--- Supplied records Enclosed Below ---

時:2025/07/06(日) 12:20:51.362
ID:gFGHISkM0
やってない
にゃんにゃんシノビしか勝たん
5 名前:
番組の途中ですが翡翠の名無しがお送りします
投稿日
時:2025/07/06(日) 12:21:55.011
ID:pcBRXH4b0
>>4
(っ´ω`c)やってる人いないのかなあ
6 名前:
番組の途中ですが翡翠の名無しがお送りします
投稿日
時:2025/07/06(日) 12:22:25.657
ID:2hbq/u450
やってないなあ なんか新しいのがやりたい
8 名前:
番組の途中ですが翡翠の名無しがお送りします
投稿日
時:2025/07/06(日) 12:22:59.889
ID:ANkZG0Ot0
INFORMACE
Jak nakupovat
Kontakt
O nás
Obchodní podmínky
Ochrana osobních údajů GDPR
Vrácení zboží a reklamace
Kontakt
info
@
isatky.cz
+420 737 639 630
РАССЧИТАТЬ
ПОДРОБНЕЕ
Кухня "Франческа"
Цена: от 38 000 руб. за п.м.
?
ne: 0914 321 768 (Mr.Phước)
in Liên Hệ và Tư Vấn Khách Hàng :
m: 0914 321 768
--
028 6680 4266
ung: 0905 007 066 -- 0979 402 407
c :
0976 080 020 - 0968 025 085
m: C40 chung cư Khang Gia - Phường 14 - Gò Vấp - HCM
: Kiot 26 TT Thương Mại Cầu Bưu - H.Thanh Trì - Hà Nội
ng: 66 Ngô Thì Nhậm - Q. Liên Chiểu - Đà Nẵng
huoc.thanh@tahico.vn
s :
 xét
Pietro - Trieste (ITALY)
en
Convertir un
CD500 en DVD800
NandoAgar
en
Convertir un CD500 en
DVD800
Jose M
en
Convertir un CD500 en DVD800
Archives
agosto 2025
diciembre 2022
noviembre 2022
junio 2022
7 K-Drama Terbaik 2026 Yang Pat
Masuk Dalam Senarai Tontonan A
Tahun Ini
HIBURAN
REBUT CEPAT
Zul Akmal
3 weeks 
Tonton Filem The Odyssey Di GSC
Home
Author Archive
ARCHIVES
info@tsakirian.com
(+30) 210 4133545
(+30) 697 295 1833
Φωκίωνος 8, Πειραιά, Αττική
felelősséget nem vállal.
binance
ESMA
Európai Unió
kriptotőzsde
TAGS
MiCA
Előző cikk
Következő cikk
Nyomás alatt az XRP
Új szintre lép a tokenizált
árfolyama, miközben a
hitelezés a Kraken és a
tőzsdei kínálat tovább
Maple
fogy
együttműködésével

--- End of Enclosed Supplied records ---

Where a line of the records holds the word "Liên", copy that line.

• [Answer space]
in Liên Hệ và Tư Vấn Khách Hàng :
ng: 66 Ngô Thì Nhậm - Q. Liên Chiểu - Đà Nẵng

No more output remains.